## Instruction:
From start to end of the material below, restate each line exactly.

## Input data:

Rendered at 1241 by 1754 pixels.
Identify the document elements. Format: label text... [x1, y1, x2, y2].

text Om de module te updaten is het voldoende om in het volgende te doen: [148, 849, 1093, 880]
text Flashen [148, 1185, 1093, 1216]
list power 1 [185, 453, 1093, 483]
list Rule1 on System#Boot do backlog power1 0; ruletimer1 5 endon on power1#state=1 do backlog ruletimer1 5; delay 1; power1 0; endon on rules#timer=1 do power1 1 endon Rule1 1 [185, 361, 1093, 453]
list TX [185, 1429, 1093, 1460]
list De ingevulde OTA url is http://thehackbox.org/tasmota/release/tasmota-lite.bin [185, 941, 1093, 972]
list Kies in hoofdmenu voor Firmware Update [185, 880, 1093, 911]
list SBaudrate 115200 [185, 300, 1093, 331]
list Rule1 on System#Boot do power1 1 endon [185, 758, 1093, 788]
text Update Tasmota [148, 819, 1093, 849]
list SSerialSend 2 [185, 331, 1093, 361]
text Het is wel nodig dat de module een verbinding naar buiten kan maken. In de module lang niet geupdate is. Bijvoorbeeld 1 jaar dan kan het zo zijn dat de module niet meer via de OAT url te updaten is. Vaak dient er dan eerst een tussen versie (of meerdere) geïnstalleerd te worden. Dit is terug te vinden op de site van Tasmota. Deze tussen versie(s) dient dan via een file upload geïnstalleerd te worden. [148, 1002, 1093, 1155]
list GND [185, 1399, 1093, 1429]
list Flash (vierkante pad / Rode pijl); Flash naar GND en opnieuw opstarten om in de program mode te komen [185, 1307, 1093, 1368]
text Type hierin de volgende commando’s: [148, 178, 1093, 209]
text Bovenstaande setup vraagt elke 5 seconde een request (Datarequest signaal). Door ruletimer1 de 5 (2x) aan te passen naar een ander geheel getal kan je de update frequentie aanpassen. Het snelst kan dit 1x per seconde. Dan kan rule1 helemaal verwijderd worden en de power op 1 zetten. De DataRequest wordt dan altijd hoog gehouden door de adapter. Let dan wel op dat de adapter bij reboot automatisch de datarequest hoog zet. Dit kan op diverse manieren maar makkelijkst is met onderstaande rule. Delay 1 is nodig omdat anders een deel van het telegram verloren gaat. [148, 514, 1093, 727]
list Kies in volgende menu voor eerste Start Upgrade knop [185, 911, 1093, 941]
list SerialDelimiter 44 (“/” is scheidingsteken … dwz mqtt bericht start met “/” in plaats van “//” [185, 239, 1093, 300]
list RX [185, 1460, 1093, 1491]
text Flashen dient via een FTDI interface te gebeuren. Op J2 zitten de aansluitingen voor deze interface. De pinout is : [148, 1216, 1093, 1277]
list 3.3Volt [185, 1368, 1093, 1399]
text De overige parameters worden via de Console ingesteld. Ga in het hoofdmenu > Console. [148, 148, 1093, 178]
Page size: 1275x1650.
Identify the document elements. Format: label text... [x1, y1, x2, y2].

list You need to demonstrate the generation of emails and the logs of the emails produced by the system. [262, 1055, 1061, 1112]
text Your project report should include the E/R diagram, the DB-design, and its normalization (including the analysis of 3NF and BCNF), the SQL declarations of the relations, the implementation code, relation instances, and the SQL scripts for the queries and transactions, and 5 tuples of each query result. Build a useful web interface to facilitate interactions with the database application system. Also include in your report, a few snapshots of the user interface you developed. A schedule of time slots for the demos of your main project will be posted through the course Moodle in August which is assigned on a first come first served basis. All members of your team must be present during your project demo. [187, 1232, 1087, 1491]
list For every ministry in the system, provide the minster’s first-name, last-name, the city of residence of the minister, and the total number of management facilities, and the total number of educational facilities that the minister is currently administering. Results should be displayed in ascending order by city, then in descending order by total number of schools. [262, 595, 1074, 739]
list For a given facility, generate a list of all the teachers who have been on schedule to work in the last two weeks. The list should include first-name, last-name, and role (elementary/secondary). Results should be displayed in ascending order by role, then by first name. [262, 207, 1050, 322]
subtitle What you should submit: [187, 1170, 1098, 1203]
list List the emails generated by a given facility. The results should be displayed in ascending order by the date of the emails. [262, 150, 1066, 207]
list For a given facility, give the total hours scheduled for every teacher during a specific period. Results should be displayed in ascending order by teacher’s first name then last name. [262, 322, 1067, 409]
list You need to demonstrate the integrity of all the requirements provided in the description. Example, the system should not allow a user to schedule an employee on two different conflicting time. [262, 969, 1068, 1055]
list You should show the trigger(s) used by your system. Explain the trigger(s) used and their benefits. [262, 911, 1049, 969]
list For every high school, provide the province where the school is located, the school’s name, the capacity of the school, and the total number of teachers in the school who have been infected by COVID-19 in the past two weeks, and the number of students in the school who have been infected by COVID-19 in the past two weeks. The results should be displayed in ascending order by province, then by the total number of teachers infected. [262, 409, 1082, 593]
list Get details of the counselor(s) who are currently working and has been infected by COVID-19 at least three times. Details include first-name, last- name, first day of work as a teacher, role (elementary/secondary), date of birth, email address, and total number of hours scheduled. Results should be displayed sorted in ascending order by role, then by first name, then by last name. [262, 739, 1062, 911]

## Result:
Rendered at 1241 by 1754 pixels.
Identify the document elements. Format: label text... [x1, y1, x2, y2].

text Om de module te updaten is het voldoende om in het volgende te doen: [148, 849, 1093, 880]
text Flashen [148, 1185, 1093, 1216]
list power 1 [185, 453, 1093, 483]
list Rule1 on System#Boot do backlog power1 0; ruletimer1 5 endon on power1#state=1 do backlog ruletimer1 5; delay 1; power1 0; endon on rules#timer=1 do power1 1 endon Rule1 1 [185, 361, 1093, 453]
list TX [185, 1429, 1093, 1460]
list De ingevulde OTA url is http://thehackbox.org/tasmota/release/tasmota-lite.bin [185, 941, 1093, 972]
list Kies in hoofdmenu voor Firmware Update [185, 880, 1093, 911]
list SBaudrate 115200 [185, 300, 1093, 331]
list Rule1 on System#Boot do power1 1 endon [185, 758, 1093, 788]
text Update Tasmota [148, 819, 1093, 849]
list SSerialSend 2 [185, 331, 1093, 361]
text Het is wel nodig dat de module een verbinding naar buiten kan maken. In de module lang niet geupdate is. Bijvoorbeeld 1 jaar dan kan het zo zijn dat de module niet meer via de OAT url te updaten is. Vaak dient er dan eerst een tussen versie (of meerdere) geïnstalleerd te worden. Dit is terug te vinden op de site van Tasmota. Deze tussen versie(s) dient dan via een file upload geïnstalleerd te worden. [148, 1002, 1093, 1155]
list GND [185, 1399, 1093, 1429]
list Flash (vierkante pad / Rode pijl); Flash naar GND en opnieuw opstarten om in de program mode te komen [185, 1307, 1093, 1368]
text Type hierin de volgende commando’s: [148, 178, 1093, 209]
text Bovenstaande setup vraagt elke 5 seconde een request (Datarequest signaal). Door ruletimer1 de 5 (2x) aan te passen naar een ander geheel getal kan je de update frequentie aanpassen. Het snelst kan dit 1x per seconde. Dan kan rule1 helemaal verwijderd worden en de power op 1 zetten. De DataRequest wordt dan altijd hoog gehouden door de adapter. Let dan wel op dat de adapter bij reboot automatisch de datarequest hoog zet. Dit kan op diverse manieren maar makkelijkst is met onderstaande rule. Delay 1 is nodig omdat anders een deel van het telegram verloren gaat. [148, 514, 1093, 727]
list Kies in volgende menu voor eerste Start Upgrade knop [185, 911, 1093, 941]
list SerialDelimiter 44 (“/” is scheidingsteken … dwz mqtt bericht start met “/” in plaats van “//” [185, 239, 1093, 300]
list RX [185, 1460, 1093, 1491]
text Flashen dient via een FTDI interface te gebeuren. Op J2 zitten de aansluitingen voor deze interface. De pinout is : [148, 1216, 1093, 1277]
list 3.3Volt [185, 1368, 1093, 1399]
text De overige parameters worden via de Console ingesteld. Ga in het hoofdmenu > Console. [148, 148, 1093, 178]
Page size: 1275x1650.
Identify the document elements. Format: label text... [x1, y1, x2, y2].

list You need to demonstrate the generation of emails and the logs of the emails produced by the system. [262, 1055, 1061, 1112]
text Your project report should include the E/R diagram, the DB-design, and its normalization (including the analysis of 3NF and BCNF), the SQL declarations of the relations, the implementation code, relation instances, and the SQL scripts for the queries and transactions, and 5 tuples of each query result. Build a useful web interface to facilitate interactions with the database application system. Also include in your report, a few snapshots of the user interface you developed. A schedule of time slots for the demos of your main project will be posted through the course Moodle in August which is assigned on a first come first served basis. All members of your team must be present during your project demo. [187, 1232, 1087, 1491]
list For every ministry in the system, provide the minster’s first-name, last-name, the city of residence of the minister, and the total number of management facilities, and the total number of educational facilities that the minister is currently administering. Results should be displayed in ascending order by city, then in descending order by total number of schools. [262, 595, 1074, 739]
list For a given facility, generate a list of all the teachers who have been on schedule to work in the last two weeks. The list should include first-name, last-name, and role (elementary/secondary). Results should be displayed in ascending order by role, then by first name. [262, 207, 1050, 322]
subtitle What you should submit: [187, 1170, 1098, 1203]
list List the emails generated by a given facility. The results should be displayed in ascending order by the date of the emails. [262, 150, 1066, 207]
list For a given facility, give the total hours scheduled for every teacher during a specific period. Results should be displayed in ascending order by teacher’s first name then last name. [262, 322, 1067, 409]
list You need to demonstrate the integrity of all the requirements provided in the description. Example, the system should not allow a user to schedule an employee on two different conflicting time. [262, 969, 1068, 1055]
list You should show the trigger(s) used by your system. Explain the trigger(s) used and their benefits. [262, 911, 1049, 969]
list For every high school, provide the province where the school is located, the school’s name, the capacity of the school, and the total number of teachers in the school who have been infected by COVID-19 in the past two weeks, and the number of students in the school who have been infected by COVID-19 in the past two weeks. The results should be displayed in ascending order by province, then by the total number of teachers infected. [262, 409, 1082, 593]
list Get details of the counselor(s) who are currently working and has been infected by COVID-19 at least three times. Details include first-name, last- name, first day of work as a teacher, role (elementary/secondary), date of birth, email address, and total number of hours scheduled. Results should be displayed sorted in ascending order by role, then by first name, then by last name. [262, 739, 1062, 911]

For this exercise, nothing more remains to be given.